Exercise objective | Please print the entries below exactly, from the line with "- '''[[台灣勞工運動|勞工運動]]'''）<br />" through the line with "- '''[[臺灣法律|法律]]'''<br />", including both of those lines and leaving out all others.

● ● ● ● ● ● ●

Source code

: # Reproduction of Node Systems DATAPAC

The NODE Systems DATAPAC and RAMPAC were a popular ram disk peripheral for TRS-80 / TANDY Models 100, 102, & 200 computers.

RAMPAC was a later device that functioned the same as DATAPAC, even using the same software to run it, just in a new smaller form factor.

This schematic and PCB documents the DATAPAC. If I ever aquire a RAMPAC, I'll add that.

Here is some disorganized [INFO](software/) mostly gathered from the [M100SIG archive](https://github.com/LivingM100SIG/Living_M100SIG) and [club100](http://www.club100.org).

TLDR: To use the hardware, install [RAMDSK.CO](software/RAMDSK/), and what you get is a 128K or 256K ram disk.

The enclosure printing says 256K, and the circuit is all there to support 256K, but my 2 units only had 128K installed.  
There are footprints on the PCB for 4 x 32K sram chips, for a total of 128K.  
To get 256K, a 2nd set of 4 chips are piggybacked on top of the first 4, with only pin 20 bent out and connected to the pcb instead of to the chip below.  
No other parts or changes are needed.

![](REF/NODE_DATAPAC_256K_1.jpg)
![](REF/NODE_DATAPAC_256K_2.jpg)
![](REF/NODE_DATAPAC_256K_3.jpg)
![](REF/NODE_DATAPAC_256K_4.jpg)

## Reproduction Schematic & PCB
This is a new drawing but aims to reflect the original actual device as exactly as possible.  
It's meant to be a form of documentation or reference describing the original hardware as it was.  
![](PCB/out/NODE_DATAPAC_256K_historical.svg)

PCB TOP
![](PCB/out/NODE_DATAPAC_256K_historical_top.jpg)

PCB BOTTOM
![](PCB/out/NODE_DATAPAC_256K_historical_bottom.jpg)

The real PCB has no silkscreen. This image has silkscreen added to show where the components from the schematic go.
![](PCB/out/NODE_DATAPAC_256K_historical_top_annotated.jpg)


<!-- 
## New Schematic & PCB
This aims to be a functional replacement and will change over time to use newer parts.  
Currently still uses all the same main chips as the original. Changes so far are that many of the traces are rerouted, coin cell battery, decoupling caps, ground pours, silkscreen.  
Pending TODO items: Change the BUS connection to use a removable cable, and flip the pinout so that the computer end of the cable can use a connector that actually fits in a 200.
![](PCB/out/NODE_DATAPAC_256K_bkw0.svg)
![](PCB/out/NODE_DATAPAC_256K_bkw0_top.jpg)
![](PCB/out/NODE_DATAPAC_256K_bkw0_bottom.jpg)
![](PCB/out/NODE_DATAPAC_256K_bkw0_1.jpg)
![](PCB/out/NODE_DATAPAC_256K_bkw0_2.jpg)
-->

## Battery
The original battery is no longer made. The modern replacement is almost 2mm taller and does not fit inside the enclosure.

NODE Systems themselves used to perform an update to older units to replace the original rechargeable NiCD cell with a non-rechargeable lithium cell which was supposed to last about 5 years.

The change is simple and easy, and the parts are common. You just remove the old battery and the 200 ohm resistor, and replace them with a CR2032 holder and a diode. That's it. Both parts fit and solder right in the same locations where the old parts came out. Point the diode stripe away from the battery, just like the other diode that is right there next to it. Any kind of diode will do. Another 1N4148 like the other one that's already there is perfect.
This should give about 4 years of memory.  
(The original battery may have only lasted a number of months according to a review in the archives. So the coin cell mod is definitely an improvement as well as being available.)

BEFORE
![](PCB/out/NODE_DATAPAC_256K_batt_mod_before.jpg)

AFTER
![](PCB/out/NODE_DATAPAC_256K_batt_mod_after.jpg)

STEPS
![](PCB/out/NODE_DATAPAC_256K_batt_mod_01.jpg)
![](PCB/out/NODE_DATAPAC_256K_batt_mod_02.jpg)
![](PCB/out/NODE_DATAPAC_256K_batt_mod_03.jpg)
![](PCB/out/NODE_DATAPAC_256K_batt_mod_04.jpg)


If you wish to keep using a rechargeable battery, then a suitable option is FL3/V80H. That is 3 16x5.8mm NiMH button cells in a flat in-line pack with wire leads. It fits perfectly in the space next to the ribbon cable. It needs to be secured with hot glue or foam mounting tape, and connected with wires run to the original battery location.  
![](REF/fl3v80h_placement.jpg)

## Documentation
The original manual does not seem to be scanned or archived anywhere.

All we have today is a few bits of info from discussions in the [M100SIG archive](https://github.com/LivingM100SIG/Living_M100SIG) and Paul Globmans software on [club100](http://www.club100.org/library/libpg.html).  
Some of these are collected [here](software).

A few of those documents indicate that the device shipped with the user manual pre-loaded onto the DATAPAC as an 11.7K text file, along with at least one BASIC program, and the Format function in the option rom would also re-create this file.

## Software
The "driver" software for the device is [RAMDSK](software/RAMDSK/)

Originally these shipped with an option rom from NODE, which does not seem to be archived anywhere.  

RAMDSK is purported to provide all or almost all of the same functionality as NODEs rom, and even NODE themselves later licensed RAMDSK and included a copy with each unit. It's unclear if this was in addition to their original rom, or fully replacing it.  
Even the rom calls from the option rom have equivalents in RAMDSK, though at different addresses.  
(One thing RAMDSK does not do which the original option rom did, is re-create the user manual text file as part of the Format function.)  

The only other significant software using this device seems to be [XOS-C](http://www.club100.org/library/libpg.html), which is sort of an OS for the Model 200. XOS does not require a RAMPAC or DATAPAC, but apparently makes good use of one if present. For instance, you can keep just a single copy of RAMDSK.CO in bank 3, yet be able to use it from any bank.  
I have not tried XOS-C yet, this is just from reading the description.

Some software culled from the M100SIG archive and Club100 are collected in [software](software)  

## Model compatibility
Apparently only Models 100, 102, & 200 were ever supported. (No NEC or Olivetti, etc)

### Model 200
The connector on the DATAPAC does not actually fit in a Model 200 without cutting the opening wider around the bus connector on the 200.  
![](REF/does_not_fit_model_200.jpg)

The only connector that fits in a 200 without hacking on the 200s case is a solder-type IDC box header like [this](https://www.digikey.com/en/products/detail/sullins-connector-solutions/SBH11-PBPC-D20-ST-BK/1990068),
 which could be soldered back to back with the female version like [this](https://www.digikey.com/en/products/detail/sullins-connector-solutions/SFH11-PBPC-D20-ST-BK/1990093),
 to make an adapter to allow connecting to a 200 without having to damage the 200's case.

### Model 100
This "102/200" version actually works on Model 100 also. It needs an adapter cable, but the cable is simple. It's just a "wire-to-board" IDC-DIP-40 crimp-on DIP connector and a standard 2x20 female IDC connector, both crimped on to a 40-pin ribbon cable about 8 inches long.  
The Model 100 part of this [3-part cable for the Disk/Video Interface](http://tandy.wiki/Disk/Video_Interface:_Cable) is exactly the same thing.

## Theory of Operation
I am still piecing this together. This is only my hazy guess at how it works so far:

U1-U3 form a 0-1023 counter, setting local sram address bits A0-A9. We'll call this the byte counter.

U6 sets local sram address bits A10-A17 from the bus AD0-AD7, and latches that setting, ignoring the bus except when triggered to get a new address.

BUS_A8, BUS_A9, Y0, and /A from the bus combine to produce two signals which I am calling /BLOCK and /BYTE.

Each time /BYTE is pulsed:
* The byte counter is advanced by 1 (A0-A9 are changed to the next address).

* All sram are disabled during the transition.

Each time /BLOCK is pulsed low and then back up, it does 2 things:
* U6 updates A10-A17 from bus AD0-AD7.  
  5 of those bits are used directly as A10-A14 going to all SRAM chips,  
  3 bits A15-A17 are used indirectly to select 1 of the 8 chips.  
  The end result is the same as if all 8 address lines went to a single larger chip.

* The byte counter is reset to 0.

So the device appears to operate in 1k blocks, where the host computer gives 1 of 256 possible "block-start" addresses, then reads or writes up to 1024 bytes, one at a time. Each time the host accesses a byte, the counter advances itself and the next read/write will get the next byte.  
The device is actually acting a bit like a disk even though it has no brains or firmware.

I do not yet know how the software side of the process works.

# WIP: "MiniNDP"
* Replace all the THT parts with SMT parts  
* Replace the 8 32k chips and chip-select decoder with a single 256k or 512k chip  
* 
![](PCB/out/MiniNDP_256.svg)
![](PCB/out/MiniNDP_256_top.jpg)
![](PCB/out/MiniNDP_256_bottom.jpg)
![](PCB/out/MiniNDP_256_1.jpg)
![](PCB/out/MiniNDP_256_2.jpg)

● ● ● ● ● ● ●

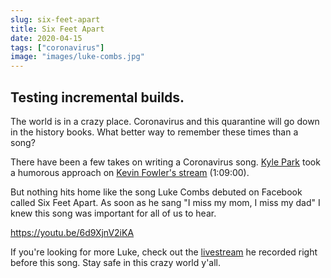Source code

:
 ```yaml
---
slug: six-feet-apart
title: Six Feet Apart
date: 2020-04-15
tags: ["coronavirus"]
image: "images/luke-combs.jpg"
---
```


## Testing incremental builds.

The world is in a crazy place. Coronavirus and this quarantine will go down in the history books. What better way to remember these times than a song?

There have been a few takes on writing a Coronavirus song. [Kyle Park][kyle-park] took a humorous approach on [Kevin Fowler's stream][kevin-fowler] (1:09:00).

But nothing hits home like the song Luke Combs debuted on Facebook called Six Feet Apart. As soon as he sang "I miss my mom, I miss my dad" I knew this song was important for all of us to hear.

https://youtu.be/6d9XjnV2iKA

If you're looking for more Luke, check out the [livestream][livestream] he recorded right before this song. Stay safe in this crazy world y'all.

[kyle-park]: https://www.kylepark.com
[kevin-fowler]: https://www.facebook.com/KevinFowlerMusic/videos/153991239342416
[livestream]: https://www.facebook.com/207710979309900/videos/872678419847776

● ● ● ● ● ● ●

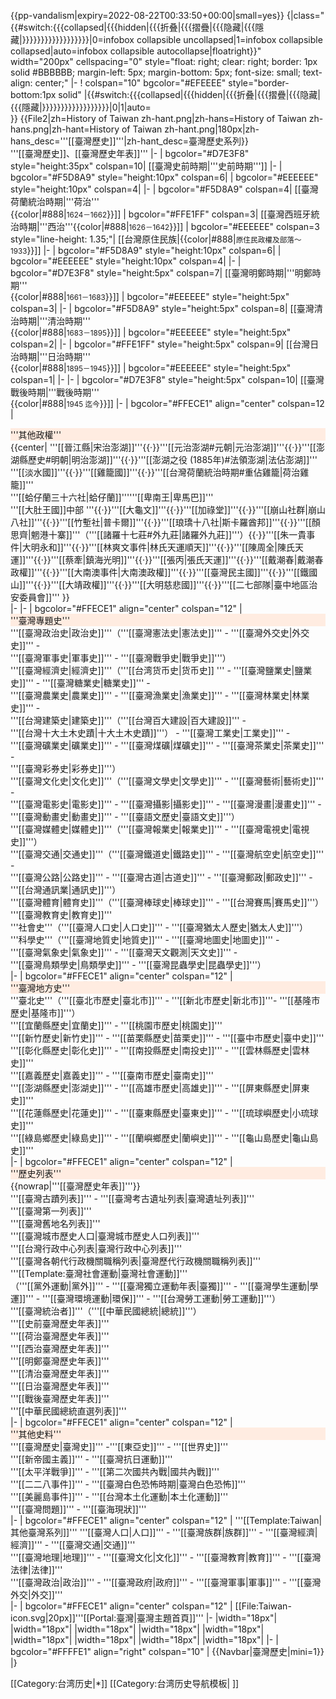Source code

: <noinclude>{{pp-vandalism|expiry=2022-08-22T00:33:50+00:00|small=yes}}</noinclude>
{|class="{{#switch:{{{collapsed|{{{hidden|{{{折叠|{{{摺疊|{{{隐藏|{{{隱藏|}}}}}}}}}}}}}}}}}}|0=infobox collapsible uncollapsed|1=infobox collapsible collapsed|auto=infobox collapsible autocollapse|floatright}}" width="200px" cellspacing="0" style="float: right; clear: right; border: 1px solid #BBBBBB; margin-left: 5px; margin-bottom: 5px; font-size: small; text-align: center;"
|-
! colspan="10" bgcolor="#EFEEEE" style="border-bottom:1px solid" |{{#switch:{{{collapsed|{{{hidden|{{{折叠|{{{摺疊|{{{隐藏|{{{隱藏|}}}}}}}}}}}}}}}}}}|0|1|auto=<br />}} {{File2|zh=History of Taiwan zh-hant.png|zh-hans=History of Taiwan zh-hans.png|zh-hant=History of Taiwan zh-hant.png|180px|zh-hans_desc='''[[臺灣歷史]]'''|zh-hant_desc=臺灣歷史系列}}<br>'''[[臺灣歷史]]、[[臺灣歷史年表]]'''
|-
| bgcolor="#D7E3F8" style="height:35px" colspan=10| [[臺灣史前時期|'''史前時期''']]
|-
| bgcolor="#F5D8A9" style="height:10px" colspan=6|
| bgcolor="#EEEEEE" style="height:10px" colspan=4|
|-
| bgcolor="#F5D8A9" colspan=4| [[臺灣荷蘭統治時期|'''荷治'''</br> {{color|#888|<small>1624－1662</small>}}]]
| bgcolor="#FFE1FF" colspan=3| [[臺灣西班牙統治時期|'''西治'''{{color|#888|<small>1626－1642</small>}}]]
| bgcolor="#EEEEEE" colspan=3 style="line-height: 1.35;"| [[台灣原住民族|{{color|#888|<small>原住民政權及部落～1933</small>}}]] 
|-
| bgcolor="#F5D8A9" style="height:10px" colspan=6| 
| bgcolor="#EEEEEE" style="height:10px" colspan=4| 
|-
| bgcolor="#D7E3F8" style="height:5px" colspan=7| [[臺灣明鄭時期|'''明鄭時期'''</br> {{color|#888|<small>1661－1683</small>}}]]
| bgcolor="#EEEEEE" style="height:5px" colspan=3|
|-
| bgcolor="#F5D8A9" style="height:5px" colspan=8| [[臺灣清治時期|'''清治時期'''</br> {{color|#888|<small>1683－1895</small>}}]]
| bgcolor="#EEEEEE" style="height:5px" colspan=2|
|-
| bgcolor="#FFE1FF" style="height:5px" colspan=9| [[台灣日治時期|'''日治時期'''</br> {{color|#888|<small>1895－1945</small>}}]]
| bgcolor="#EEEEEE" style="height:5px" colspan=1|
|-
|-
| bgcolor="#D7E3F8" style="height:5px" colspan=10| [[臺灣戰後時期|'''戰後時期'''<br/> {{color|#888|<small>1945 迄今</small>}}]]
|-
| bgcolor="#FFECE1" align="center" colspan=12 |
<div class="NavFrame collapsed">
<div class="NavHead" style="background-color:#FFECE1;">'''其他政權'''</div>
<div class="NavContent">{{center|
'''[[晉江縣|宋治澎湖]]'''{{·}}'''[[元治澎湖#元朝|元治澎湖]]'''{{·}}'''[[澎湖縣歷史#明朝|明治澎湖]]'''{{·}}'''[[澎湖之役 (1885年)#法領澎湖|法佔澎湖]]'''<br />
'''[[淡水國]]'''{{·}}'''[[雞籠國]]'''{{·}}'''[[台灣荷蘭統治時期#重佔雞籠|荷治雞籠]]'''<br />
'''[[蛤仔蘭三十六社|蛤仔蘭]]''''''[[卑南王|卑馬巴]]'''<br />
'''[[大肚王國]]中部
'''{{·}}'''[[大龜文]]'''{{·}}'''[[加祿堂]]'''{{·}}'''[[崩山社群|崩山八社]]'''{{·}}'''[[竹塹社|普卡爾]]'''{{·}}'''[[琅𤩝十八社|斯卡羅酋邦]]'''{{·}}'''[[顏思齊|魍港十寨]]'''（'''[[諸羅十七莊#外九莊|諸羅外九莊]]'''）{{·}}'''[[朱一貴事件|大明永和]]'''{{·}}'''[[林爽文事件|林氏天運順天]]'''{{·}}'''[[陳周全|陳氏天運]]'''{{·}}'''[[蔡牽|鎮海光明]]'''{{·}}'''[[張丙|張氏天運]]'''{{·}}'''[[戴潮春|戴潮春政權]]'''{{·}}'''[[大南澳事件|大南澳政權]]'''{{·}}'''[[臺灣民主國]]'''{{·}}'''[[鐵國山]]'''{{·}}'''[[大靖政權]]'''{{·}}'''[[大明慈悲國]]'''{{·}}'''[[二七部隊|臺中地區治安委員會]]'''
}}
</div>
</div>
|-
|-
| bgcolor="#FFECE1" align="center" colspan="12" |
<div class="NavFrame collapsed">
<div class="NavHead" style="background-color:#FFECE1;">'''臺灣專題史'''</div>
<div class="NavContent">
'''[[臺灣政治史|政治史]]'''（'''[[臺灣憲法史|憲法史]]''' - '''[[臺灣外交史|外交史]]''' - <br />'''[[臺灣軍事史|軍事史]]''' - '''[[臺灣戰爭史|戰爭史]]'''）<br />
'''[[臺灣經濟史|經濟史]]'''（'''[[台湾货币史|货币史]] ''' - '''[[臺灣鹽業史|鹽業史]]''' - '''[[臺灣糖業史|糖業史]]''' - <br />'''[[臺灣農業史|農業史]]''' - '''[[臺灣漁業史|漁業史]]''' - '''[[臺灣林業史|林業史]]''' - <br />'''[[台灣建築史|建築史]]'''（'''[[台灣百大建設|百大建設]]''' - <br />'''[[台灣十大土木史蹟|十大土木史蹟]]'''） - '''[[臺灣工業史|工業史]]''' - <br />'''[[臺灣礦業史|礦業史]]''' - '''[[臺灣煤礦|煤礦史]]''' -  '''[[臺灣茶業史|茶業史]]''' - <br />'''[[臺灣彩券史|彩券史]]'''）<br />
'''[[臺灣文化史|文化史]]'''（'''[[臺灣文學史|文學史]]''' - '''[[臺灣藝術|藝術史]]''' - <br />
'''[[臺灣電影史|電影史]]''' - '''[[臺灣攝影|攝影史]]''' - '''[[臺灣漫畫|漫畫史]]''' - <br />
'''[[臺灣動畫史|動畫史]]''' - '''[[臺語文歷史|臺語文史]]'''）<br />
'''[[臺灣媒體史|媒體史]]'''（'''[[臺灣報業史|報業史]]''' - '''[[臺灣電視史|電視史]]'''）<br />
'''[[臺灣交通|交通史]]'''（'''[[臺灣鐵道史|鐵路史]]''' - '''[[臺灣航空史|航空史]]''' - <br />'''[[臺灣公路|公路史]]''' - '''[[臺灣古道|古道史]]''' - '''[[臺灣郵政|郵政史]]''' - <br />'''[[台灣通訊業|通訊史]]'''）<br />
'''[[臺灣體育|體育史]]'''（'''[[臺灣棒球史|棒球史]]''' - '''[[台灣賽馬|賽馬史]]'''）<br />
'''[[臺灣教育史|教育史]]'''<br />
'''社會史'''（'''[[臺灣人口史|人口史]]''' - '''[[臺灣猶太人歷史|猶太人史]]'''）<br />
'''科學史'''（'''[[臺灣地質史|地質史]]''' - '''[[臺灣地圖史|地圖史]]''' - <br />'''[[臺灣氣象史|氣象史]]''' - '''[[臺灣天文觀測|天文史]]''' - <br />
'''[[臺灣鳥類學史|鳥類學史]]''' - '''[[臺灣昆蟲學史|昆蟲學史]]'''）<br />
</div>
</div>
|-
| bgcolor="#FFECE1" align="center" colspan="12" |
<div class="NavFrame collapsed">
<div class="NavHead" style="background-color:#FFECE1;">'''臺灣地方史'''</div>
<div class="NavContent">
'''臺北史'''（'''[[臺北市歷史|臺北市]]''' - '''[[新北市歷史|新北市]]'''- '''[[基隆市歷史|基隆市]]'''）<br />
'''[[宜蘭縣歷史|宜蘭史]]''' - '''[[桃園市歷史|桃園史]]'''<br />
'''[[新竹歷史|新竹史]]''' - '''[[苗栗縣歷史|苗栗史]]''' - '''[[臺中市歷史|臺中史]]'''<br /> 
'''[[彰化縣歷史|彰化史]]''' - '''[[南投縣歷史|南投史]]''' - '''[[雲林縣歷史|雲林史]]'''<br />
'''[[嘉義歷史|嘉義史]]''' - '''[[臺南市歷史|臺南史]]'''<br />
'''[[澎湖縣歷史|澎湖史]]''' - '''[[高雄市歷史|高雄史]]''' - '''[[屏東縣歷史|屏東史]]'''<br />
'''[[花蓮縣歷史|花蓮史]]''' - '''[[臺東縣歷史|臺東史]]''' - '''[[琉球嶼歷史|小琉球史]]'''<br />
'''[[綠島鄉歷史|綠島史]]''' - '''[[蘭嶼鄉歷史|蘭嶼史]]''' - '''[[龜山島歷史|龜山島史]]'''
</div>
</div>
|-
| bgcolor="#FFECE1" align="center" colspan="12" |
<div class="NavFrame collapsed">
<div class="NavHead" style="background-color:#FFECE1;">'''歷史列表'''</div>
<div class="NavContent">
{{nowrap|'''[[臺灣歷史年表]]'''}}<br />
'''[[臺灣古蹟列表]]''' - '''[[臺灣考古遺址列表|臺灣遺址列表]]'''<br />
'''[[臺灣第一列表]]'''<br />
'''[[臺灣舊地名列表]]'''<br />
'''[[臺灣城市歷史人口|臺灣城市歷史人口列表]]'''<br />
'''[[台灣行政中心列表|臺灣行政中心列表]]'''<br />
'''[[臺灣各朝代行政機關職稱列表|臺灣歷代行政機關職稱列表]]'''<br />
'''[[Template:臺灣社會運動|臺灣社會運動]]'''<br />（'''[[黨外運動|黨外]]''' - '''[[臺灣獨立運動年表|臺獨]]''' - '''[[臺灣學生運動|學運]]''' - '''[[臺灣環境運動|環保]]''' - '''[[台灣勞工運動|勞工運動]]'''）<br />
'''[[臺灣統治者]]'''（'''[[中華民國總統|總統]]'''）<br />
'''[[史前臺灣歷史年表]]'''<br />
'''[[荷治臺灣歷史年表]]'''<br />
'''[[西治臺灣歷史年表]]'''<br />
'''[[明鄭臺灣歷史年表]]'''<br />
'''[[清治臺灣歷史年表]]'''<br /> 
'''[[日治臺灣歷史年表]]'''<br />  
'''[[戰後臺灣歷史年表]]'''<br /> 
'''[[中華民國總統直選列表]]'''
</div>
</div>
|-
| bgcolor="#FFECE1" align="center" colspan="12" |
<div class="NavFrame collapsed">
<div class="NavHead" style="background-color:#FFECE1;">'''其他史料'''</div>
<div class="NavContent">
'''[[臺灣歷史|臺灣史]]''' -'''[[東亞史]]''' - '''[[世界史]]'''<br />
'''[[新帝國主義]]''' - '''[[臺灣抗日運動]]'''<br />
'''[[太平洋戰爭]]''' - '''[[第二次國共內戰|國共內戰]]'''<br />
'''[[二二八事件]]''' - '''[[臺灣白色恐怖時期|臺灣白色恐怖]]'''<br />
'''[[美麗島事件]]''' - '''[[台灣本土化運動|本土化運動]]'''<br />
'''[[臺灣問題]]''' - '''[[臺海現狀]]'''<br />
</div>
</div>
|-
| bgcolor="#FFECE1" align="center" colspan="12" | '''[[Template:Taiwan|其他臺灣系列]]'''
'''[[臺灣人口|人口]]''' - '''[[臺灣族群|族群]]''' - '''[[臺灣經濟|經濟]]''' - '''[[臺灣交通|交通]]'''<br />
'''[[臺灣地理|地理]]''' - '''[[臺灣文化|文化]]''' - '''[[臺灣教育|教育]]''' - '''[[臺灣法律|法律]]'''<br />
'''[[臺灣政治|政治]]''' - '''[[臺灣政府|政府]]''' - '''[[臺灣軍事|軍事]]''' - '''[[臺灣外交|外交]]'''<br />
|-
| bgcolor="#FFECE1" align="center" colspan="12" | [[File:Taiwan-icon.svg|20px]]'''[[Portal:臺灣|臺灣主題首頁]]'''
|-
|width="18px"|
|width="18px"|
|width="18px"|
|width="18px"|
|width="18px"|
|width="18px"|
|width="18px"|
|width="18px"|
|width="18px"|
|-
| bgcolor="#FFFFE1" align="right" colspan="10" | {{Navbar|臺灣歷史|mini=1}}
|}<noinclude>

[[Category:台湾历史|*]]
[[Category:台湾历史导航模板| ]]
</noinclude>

● ● ● ● ● ● ●

Solved exercise |
'''[[Template:臺灣社會運動|臺灣社會運動]]'''<br />（'''[[黨外運動|黨外]]''' - '''[[臺灣獨立運動年表|臺獨]]''' - '''[[臺灣學生運動|學運]]''' - '''[[臺灣環境運動|環保]]''' - '''[[台灣勞工運動|勞工運動]]'''）<br />
'''[[臺灣統治者]]'''（'''[[中華民國總統|總統]]'''）<br />
'''[[史前臺灣歷史年表]]'''<br />
'''[[荷治臺灣歷史年表]]'''<br />
'''[[西治臺灣歷史年表]]'''<br />
'''[[明鄭臺灣歷史年表]]'''<br />
'''[[清治臺灣歷史年表]]'''<br /> 
'''[[日治臺灣歷史年表]]'''<br />  
'''[[戰後臺灣歷史年表]]'''<br /> 
'''[[中華民國總統直選列表]]'''
</div>
</div>
|-
| bgcolor="#FFECE1" align="center" colspan="12" |
<div class="NavFrame collapsed">
<div class="NavHead" style="background-color:#FFECE1;">'''其他史料'''</div>
<div class="NavContent">
'''[[臺灣歷史|臺灣史]]''' -'''[[東亞史]]''' - '''[[世界史]]'''<br />
'''[[新帝國主義]]''' - '''[[臺灣抗日運動]]'''<br />
'''[[太平洋戰爭]]''' - '''[[第二次國共內戰|國共內戰]]'''<br />
'''[[二二八事件]]''' - '''[[臺灣白色恐怖時期|臺灣白色恐怖]]'''<br />
'''[[美麗島事件]]''' - '''[[台灣本土化運動|本土化運動]]'''<br />
'''[[臺灣問題]]''' - '''[[臺海現狀]]'''<br />
</div>
</div>
|-
| bgcolor="#FFECE1" align="center" colspan="12" | '''[[Template:Taiwan|其他臺灣系列]]'''
'''[[臺灣人口|人口]]''' - '''[[臺灣族群|族群]]''' - '''[[臺灣經濟|經濟]]''' - '''[[臺灣交通|交通]]'''<br />
'''[[臺灣地理|地理]]''' - '''[[臺灣文化|文化]]''' - '''[[臺灣教育|教育]]''' - '''[[臺灣法律|法律]]'''<br />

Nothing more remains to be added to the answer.